Generally speaking, rotisserie style pools are a little more complex and subject to more strategy, beginning with draft day. Rotisserie drafts are set up to give everyone an equal footing by assigning an equal amount of fantasy dollars for each club to build there own roster as they see fit. Each team is eligible to bid on any player in the pool of talent, provided that the prospective owner has a roster spot for the given player. This draft will take a bit long than a simpler rotating draft and this is directly related to the way an NHL player becomes part of a fantasy roster. The draft deigns as an eligible NHL player is put up for bid by one of the fantasy pool owners. Each team owner is then allowed to bid on the available player in the form of a rotating call to action. Owners may proceed to bump up a player's value or opt out of the bidding process until one owner, making the highest bid, may lay claim to that player.

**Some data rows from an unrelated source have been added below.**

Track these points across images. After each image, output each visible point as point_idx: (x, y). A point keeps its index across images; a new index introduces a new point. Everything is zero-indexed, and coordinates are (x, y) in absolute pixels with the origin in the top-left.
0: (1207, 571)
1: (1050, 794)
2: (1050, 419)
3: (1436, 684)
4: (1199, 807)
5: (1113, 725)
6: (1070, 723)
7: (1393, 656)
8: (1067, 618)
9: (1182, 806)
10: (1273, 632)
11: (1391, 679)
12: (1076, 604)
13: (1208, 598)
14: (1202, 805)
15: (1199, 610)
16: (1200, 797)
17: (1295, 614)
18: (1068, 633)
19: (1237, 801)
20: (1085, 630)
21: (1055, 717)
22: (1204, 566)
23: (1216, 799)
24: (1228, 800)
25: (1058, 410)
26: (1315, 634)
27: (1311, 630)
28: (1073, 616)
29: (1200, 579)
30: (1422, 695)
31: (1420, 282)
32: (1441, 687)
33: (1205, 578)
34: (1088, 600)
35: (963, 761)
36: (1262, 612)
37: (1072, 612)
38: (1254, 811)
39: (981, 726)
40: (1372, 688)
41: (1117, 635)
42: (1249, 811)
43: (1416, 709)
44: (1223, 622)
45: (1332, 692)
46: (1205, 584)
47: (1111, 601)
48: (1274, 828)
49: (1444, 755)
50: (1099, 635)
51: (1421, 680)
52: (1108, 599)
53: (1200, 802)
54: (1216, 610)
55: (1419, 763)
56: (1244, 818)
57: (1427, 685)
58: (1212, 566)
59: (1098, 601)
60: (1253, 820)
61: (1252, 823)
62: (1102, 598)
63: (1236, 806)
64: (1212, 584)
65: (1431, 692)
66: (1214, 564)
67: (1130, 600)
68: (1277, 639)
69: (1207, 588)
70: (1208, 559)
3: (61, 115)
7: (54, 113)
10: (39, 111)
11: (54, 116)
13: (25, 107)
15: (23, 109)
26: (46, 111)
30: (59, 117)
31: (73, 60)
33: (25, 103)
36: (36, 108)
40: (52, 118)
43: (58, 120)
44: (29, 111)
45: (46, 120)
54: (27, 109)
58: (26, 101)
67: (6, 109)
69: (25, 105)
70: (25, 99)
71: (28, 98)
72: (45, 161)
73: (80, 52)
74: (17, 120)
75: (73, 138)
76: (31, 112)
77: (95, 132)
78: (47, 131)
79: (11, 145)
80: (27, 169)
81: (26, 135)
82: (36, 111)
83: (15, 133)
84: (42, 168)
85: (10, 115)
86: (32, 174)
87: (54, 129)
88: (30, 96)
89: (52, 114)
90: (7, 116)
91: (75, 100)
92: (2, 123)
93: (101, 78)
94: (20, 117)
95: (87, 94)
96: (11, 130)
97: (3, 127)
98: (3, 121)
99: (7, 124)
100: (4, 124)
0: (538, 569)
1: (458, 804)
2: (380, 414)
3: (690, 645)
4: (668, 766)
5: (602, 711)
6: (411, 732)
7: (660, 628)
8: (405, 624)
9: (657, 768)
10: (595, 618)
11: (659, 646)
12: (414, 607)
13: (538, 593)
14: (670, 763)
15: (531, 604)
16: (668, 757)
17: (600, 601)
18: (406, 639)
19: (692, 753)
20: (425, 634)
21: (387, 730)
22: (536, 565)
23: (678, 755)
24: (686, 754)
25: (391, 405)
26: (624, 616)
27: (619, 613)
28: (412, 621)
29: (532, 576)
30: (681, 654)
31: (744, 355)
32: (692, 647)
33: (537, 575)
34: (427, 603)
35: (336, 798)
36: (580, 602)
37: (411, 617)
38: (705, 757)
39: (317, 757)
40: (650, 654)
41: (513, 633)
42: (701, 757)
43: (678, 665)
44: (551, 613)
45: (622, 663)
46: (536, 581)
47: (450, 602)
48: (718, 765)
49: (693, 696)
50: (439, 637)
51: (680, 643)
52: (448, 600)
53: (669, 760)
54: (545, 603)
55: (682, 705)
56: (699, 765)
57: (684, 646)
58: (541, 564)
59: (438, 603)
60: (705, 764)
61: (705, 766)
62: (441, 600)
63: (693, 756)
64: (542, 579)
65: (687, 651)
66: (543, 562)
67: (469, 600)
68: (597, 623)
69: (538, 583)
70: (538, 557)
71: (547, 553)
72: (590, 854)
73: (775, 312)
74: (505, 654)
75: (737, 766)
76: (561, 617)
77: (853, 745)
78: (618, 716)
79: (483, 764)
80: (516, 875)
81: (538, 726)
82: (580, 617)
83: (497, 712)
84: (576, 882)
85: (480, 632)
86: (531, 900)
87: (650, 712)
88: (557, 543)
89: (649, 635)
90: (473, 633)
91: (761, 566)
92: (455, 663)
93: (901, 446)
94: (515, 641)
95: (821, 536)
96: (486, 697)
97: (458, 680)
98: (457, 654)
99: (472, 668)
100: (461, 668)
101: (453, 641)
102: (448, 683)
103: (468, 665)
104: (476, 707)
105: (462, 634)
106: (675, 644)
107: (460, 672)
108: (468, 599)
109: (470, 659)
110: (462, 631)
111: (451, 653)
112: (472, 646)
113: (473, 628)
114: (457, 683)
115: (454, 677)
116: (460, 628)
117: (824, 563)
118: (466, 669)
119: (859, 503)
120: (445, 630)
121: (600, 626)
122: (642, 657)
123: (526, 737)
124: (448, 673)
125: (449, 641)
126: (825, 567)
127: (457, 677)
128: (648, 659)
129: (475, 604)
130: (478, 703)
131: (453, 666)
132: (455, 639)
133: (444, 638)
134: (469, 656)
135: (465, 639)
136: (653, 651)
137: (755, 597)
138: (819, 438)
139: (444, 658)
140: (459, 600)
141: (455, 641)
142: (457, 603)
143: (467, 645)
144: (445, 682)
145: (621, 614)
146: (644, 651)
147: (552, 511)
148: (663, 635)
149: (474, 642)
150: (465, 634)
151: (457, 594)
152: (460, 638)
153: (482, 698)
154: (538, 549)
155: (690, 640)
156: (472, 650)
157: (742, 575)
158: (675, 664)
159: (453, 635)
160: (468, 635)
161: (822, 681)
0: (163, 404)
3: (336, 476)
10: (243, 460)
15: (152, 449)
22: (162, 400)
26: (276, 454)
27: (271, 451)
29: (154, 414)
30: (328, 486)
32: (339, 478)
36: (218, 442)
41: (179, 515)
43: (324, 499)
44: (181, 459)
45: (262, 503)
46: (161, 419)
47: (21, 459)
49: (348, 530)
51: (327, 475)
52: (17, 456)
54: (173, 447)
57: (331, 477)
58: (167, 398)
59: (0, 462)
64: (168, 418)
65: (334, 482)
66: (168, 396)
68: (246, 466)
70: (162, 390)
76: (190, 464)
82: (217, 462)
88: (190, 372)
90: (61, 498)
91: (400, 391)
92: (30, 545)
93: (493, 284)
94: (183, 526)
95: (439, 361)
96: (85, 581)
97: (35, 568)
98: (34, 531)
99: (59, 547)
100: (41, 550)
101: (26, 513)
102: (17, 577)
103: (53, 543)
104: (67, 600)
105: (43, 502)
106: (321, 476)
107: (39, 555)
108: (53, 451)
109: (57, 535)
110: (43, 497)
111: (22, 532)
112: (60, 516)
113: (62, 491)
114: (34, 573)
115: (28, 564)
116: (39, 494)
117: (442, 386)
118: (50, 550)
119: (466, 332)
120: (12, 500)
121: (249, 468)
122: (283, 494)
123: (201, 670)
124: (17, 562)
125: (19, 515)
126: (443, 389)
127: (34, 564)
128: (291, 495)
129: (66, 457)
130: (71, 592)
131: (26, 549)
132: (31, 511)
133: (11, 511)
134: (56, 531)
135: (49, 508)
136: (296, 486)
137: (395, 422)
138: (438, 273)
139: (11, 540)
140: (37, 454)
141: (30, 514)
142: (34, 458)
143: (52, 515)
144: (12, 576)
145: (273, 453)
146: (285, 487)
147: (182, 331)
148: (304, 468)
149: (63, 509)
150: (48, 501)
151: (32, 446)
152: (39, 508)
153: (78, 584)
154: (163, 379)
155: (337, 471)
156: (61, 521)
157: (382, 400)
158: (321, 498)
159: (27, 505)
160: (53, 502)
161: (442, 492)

Upon completion of the draft, owners set up their rosters for play, where points are accumulated over the whole season. In rotisserie formats, fantasy teams compete for the ranking over a range of categories, relating to ongoing statistical production, which will accumulate throughout the season. Strength in each category is measured by rank in that space, where measured against all other fantasy teams. This is not impacted by the margin over competitors at all. First place in any category is given a point total equal to the number of teams in your pool, second place gets one less, and so on, until the last place team in a category receives one point. The champion of a rotisserie pool format is that team which accumulates the highest total number of these ranking points. Second place goes the club accumulating the second-highest ranking points and so on for the rest of the teams.
The fantasy sports environment has made an industry out of the magazines, which purport to give you the "edge" and yet, they cannot account for injury, suspension or demotion of the real players. There is a high value placed on luck, no matter how much or how little effort you put into playing these pools, but they certainly help you hold on to a season-long level of interest, even though your favorite NHL team has a bad year. You can still take an interest in managing and tracking your fantasy team's progress on a nightly basis. That's the real beauty within both of these formats. There's always tomorrow to look forward to, regardless of how things played out today.
Ah yes, it is that time of year where every fantasy owner should start to do their preparation, study the online or magazine guides, noting offseason player movement, injury or contract status. I can't wait for the games, real and fantasy, to begin. How about you?